Identify each line in the records that contains the string "forks", with matching sensitive to letter case, and copy every such line in full.

◇ ◇ ◇ ◇ ◇ ◇ ◇

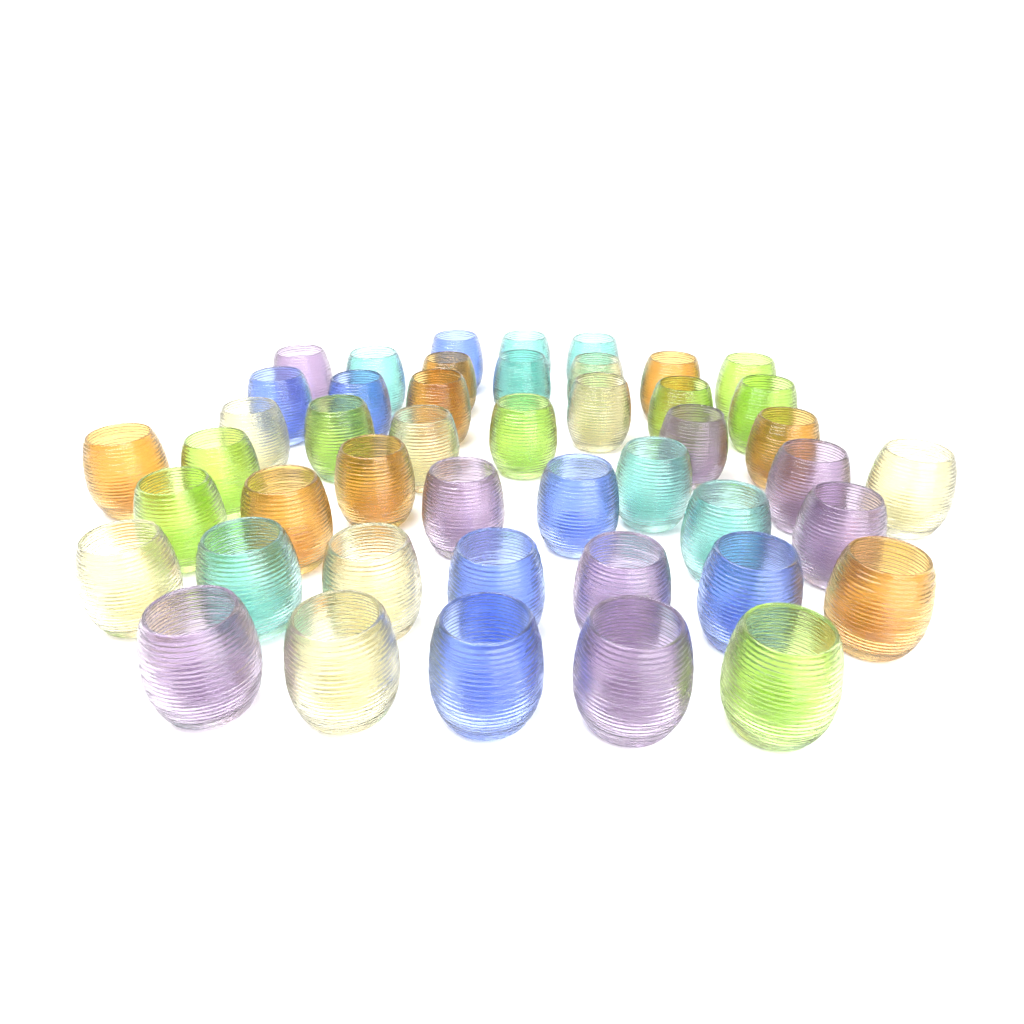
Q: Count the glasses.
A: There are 46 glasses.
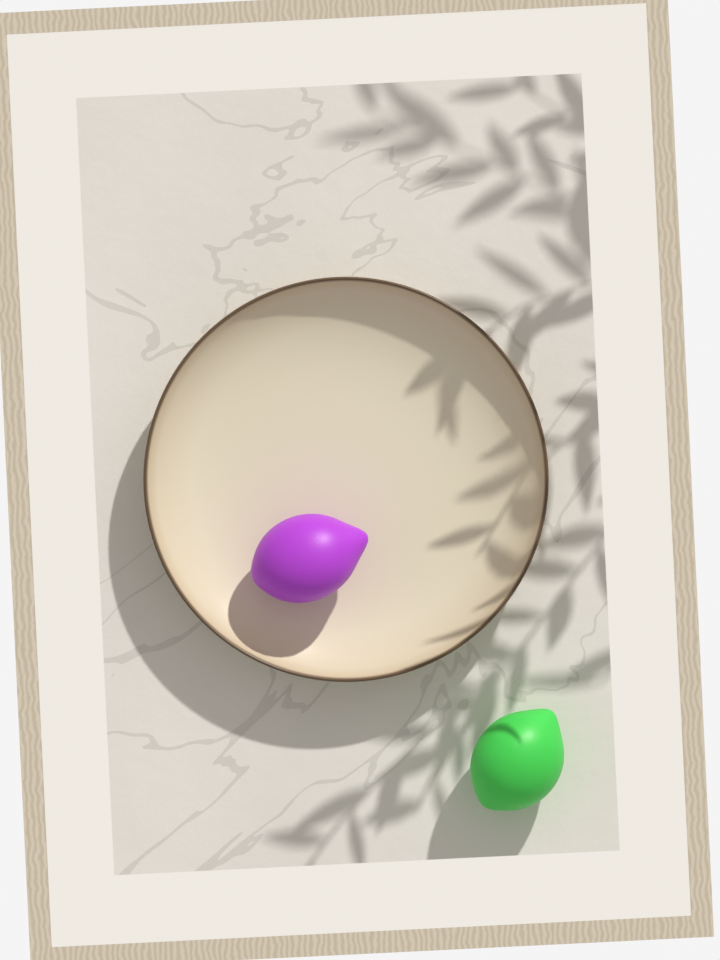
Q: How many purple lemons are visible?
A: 1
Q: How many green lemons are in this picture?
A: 1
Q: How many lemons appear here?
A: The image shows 2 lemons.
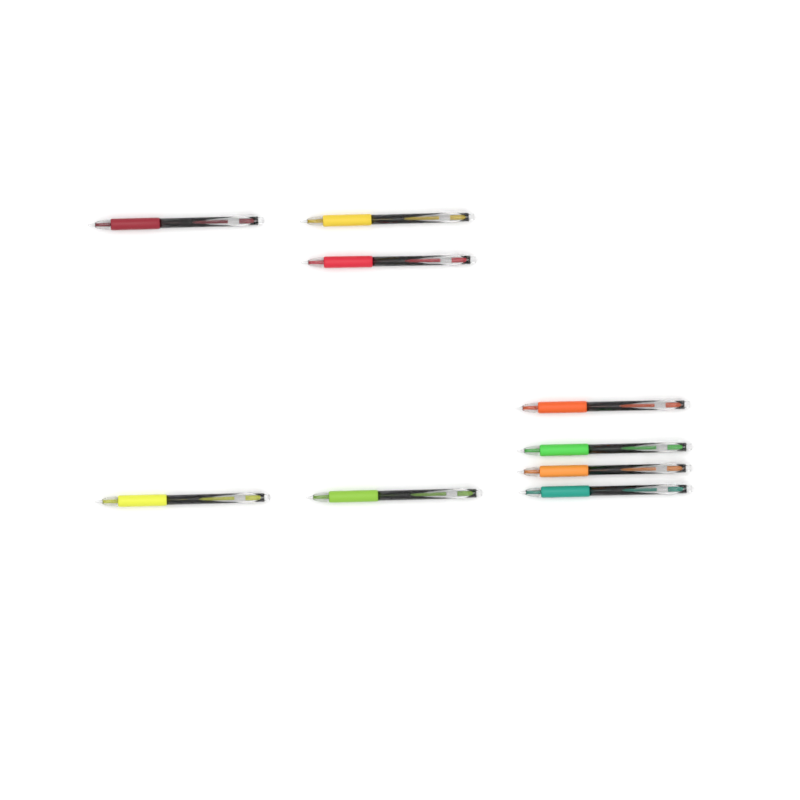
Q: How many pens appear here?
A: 9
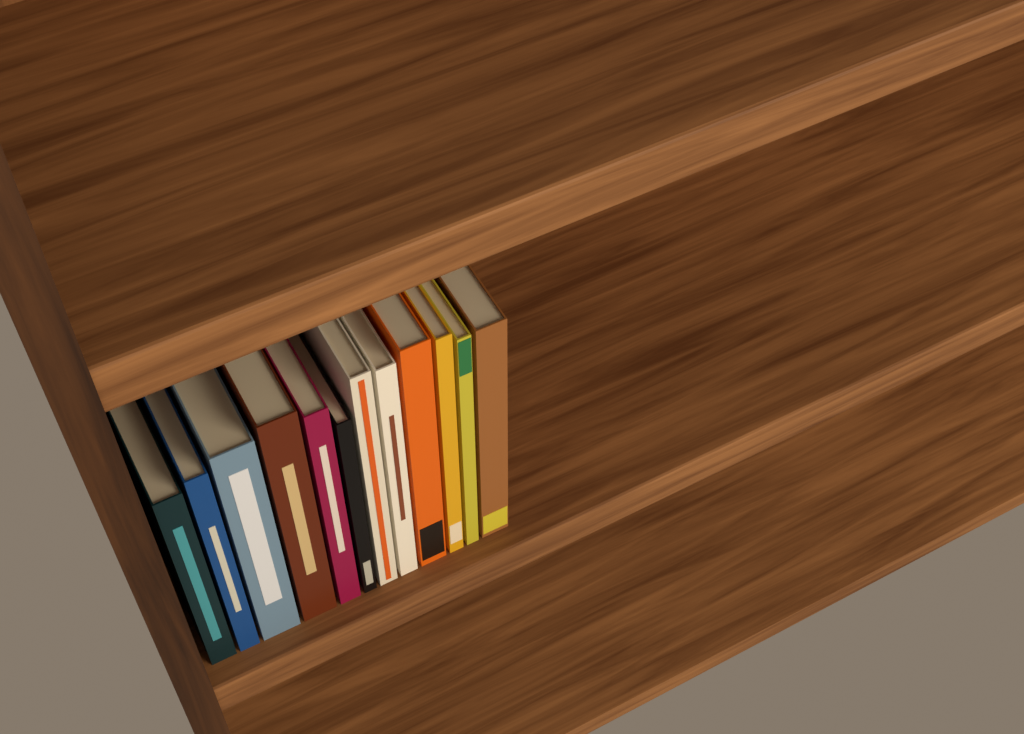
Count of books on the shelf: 12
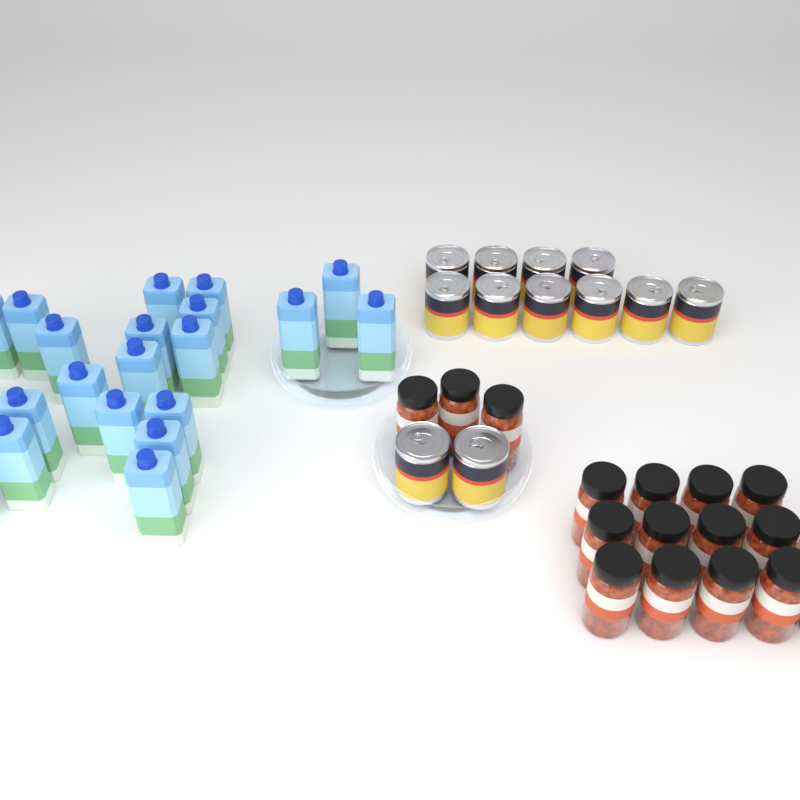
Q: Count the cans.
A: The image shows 12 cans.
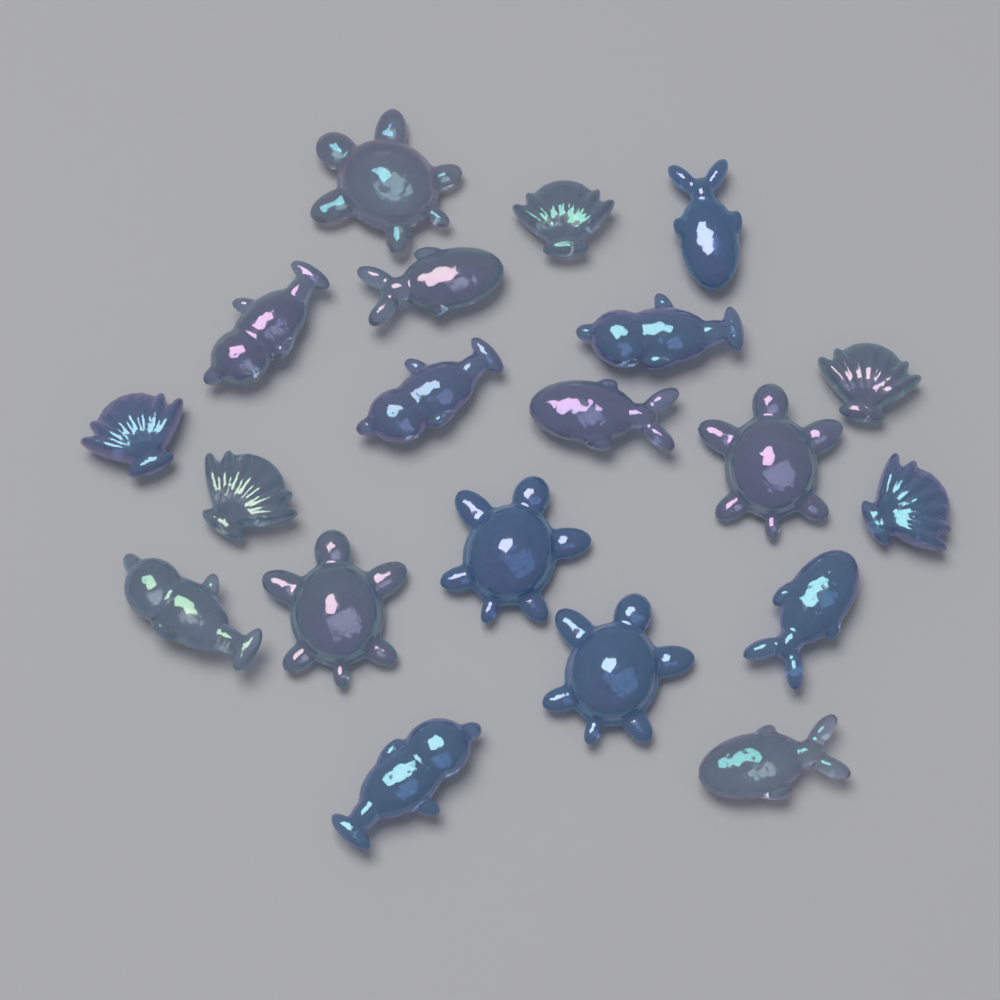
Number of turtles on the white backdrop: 5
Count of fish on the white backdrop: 5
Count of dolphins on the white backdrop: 5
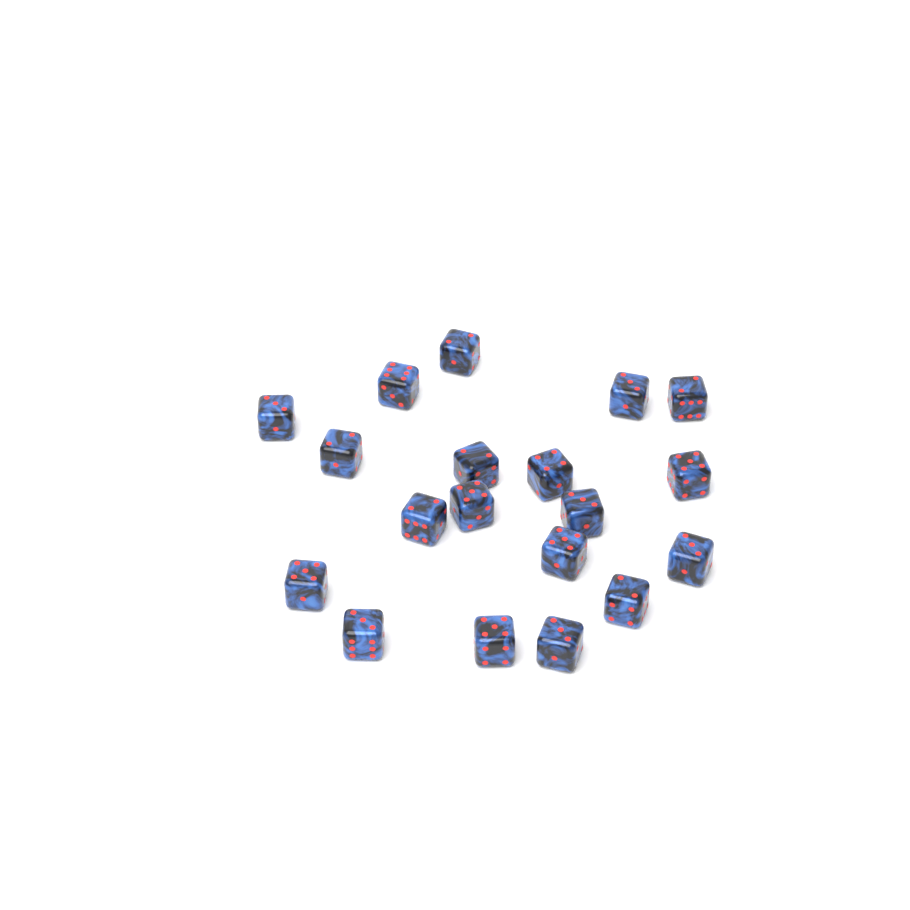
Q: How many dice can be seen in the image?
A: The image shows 19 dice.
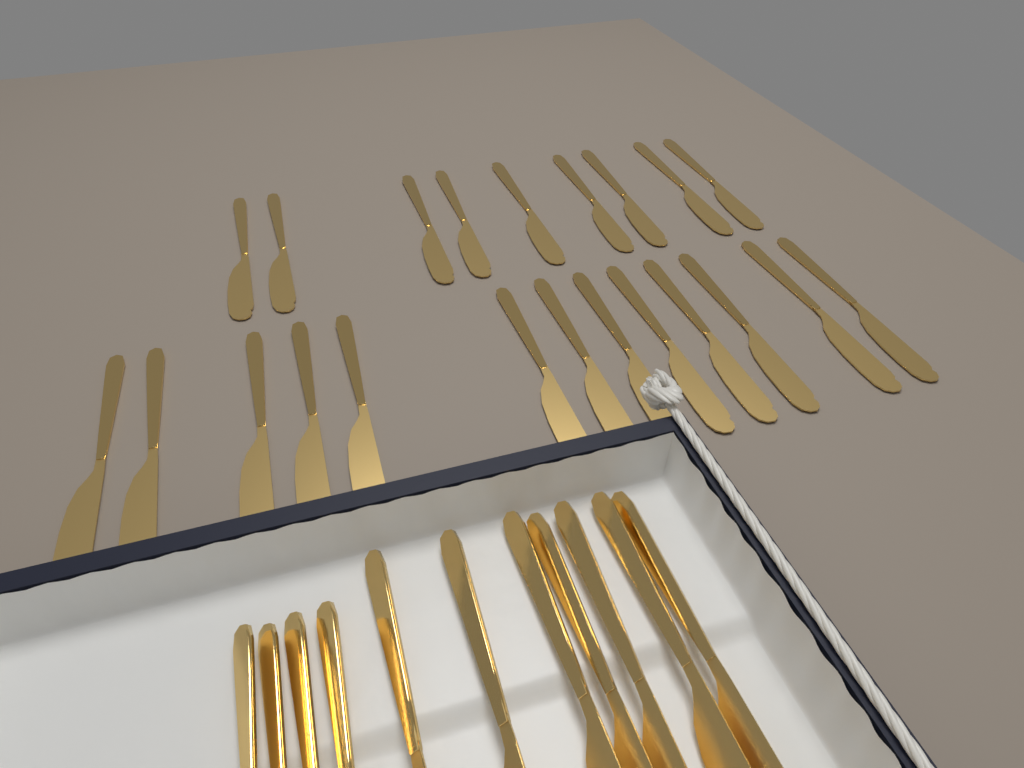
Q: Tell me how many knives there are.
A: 29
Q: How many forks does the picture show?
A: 4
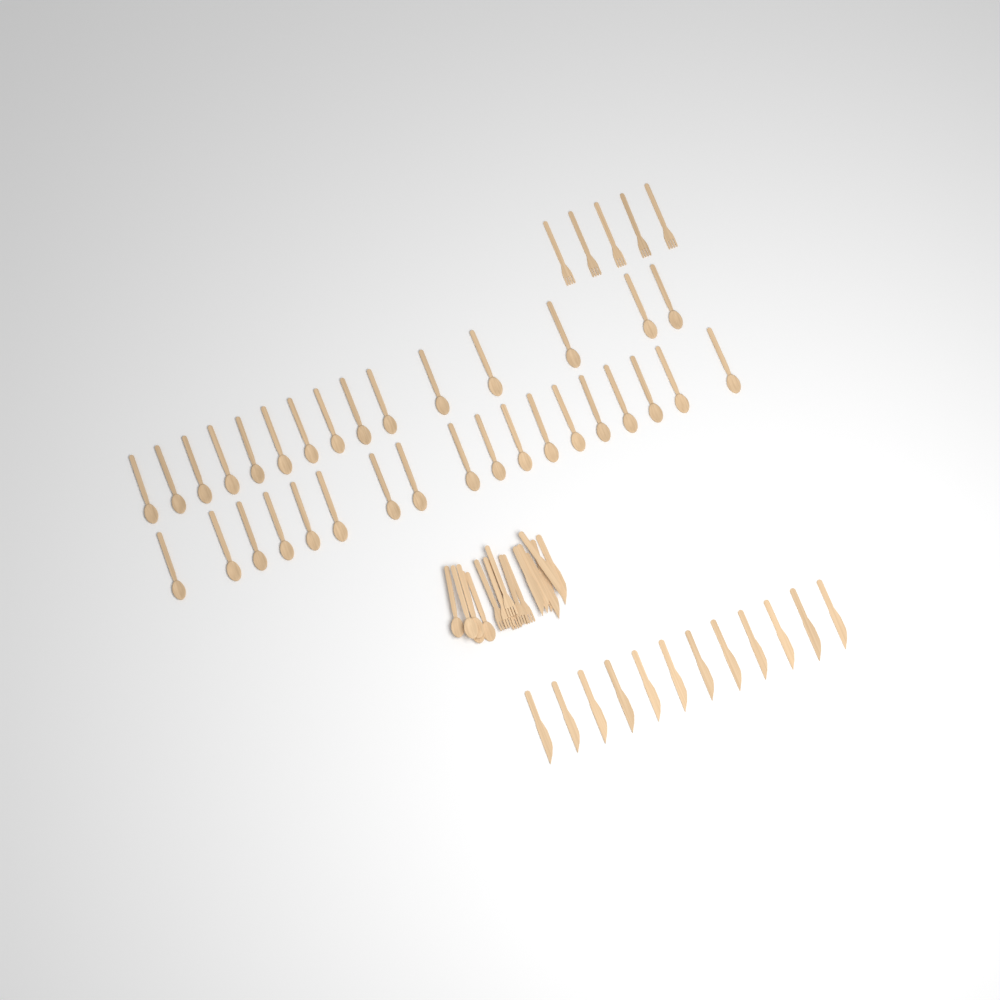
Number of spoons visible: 38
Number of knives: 18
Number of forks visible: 11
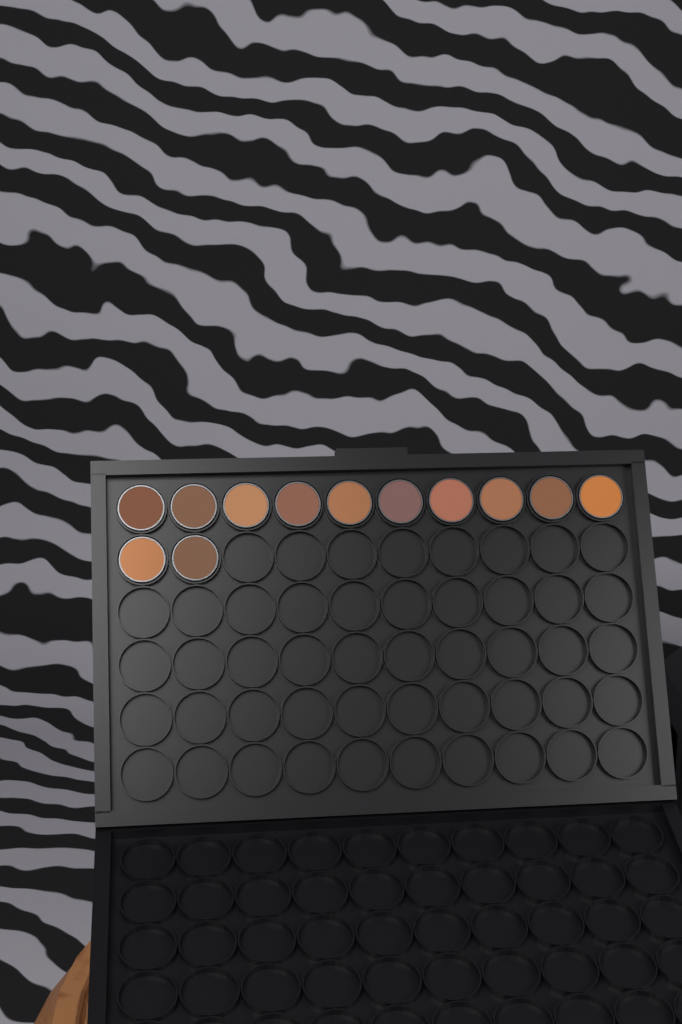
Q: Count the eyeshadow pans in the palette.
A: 12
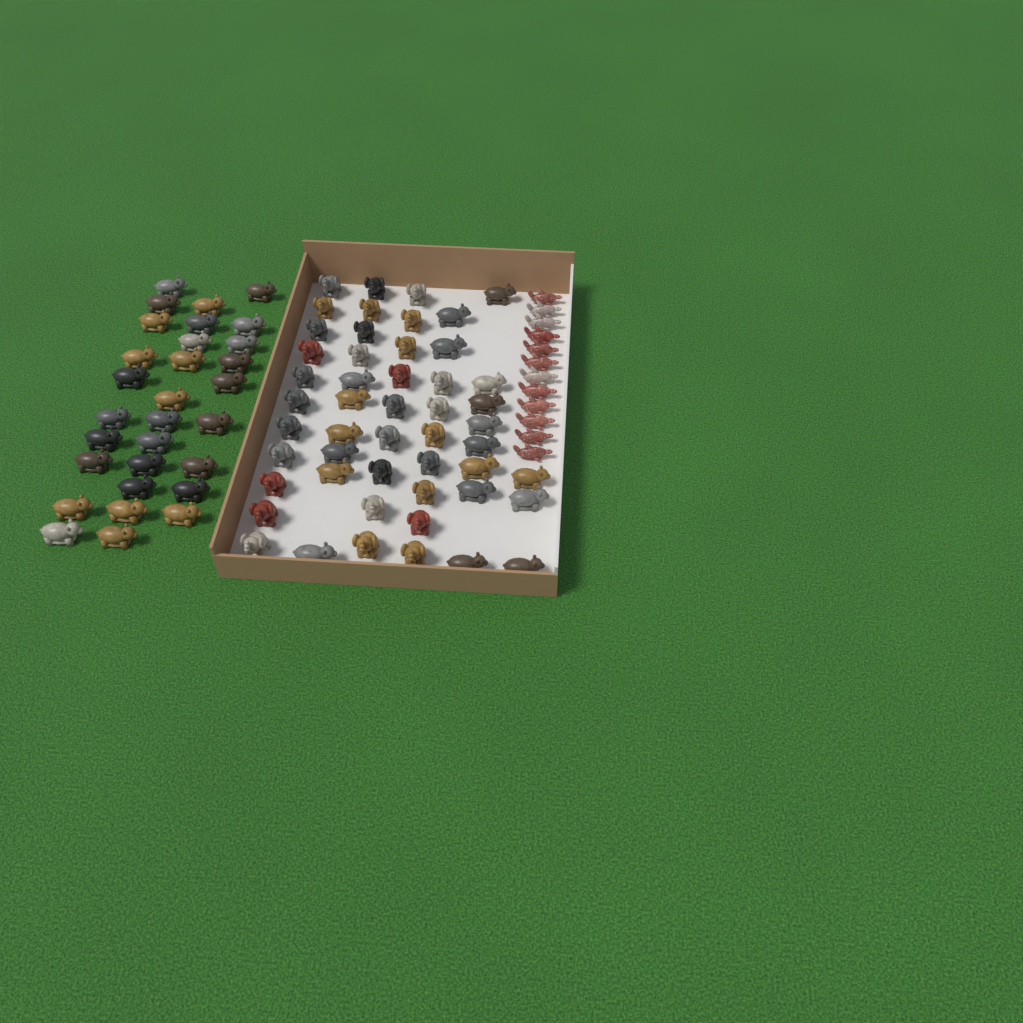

◇ ◇ ◇ ◇ ◇ ◇ ◇

### ANSWER BELOW
Q: How many forks does the picture show?
Number of forks visible: 11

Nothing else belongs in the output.